Looking at the matrix $\mathbf{M}$ :

$$\mathbf{M}=\left(\begin{array}{ccccc}{k}_1& k_2& k_3& 0& 0\\ 0& k_1& k_2& k_3& 0\\ 0& 0& k_1& k_2& k_3\end{array}\right)$$

it can be observed the following pattern:

• the second row is exactly the first row shifted one position to the right.
• the third row is the second shifted one position to the right.
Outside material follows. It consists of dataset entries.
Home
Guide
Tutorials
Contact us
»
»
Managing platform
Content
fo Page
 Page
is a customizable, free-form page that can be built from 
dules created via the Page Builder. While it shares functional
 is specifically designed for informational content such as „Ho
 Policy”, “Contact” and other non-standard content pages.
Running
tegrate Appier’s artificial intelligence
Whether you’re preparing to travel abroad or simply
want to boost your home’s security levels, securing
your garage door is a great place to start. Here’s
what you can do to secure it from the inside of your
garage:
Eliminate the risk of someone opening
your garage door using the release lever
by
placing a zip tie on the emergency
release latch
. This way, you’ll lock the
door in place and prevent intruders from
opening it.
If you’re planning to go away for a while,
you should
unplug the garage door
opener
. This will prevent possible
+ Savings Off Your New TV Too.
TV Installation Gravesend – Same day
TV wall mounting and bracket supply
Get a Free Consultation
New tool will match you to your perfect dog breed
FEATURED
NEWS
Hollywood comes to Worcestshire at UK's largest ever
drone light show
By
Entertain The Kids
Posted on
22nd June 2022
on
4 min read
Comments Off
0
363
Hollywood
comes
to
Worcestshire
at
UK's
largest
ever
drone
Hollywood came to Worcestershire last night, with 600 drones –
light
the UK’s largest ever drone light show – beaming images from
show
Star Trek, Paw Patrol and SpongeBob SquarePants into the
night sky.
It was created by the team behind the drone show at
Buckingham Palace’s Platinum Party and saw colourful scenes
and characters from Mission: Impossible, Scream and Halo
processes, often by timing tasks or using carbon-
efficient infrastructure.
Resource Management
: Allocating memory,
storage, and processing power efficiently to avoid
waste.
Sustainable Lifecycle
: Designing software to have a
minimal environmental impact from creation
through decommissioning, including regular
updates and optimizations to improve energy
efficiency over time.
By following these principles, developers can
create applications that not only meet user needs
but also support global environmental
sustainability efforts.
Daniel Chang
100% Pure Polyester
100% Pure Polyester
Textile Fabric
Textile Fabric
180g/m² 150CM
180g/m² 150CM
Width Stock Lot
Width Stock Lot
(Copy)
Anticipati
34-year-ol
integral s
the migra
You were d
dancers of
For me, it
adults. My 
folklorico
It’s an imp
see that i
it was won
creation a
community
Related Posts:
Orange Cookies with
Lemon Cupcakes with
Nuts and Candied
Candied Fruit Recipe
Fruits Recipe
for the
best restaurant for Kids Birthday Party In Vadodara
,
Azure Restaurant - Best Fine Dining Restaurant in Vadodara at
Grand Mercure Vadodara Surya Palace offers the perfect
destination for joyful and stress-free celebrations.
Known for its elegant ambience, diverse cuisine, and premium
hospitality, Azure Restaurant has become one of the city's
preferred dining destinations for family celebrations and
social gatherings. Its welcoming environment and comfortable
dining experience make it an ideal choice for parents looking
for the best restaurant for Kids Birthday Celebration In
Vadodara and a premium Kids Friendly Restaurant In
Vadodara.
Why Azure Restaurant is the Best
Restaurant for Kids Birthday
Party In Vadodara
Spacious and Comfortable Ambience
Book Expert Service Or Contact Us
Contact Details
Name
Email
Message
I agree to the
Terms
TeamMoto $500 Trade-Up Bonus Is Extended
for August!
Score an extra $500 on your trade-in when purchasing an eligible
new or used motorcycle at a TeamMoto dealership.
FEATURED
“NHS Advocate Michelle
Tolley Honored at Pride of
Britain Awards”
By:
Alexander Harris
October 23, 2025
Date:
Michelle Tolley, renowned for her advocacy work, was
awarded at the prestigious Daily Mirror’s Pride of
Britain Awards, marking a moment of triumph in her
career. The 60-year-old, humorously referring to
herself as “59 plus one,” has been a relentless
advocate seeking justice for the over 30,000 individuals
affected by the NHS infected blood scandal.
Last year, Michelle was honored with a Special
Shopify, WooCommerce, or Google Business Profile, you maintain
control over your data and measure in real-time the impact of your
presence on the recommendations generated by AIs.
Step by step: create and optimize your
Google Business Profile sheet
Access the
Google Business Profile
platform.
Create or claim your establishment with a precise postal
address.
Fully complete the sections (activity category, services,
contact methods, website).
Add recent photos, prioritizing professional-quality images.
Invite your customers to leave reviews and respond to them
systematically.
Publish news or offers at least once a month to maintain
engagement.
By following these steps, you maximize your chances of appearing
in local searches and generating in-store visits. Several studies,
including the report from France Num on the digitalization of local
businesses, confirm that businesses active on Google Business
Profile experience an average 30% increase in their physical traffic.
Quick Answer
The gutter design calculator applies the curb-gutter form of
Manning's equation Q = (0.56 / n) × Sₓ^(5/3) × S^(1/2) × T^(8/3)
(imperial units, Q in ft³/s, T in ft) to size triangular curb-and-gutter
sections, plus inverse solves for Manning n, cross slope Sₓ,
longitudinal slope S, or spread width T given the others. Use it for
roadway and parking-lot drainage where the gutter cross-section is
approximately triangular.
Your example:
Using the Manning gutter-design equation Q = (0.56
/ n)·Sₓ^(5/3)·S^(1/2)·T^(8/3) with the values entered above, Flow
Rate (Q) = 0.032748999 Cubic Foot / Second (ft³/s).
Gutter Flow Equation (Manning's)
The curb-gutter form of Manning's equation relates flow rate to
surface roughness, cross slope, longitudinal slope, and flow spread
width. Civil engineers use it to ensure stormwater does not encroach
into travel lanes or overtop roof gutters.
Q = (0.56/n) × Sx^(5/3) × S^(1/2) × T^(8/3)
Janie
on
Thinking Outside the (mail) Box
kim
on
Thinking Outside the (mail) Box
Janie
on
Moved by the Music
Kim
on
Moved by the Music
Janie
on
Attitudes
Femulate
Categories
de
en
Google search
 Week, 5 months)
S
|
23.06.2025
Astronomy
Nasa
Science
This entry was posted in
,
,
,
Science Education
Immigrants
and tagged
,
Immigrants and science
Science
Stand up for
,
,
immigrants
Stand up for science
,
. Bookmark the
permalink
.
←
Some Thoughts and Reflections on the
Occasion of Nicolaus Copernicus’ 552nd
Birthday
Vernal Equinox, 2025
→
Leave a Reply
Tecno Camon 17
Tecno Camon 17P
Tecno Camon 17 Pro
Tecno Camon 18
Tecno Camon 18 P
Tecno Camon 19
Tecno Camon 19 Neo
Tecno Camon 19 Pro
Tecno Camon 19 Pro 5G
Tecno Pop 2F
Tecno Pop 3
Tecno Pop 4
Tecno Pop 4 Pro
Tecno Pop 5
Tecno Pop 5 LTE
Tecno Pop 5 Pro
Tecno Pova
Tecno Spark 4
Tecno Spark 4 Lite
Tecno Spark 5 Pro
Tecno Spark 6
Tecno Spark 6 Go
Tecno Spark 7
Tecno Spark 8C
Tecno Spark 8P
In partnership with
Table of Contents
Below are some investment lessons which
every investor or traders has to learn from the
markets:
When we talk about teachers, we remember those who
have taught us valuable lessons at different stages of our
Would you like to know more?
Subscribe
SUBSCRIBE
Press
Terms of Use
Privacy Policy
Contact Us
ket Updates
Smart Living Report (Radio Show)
This special structure, with constant diagonals, is precisely a Toeplitz matrix.

2D case

In $2D$ case, convolution corresponds to a doubly block circulant matrix.
The underlying principle remains the same, but the matrix structure becomes more elaborate in order to manage the 2D nature of the image.

In addition to these equality constraints between elements, convolution usually corresponds to a sparse matrix (a matrix whose elements are mostly zero).
This is because the kernel is generally much smaller than the input image.

Looking again at the above Toeplitz matrix $\mathbf{M}$, notice how many zeros are present: this is due to the kernel ($3$ elements) being smaller than the input ($5$ elements).
In a real case, with an image of millions of pixels and a kernel of size $5\times 5$, the matrix $\mathbf{M}$ would be enormous but almost entirely filled with zeros.

Note

Any neural network algorithm that works with matrix multiplication and does not depend on specific properties of the matrix structure should work with convolution, without requiring any further changes to the neural network.

Typical convolutional neural networks do make use of further specializations in order to deal with large inputs efficiently, but these are not strictly necessary from a theoretical perspective.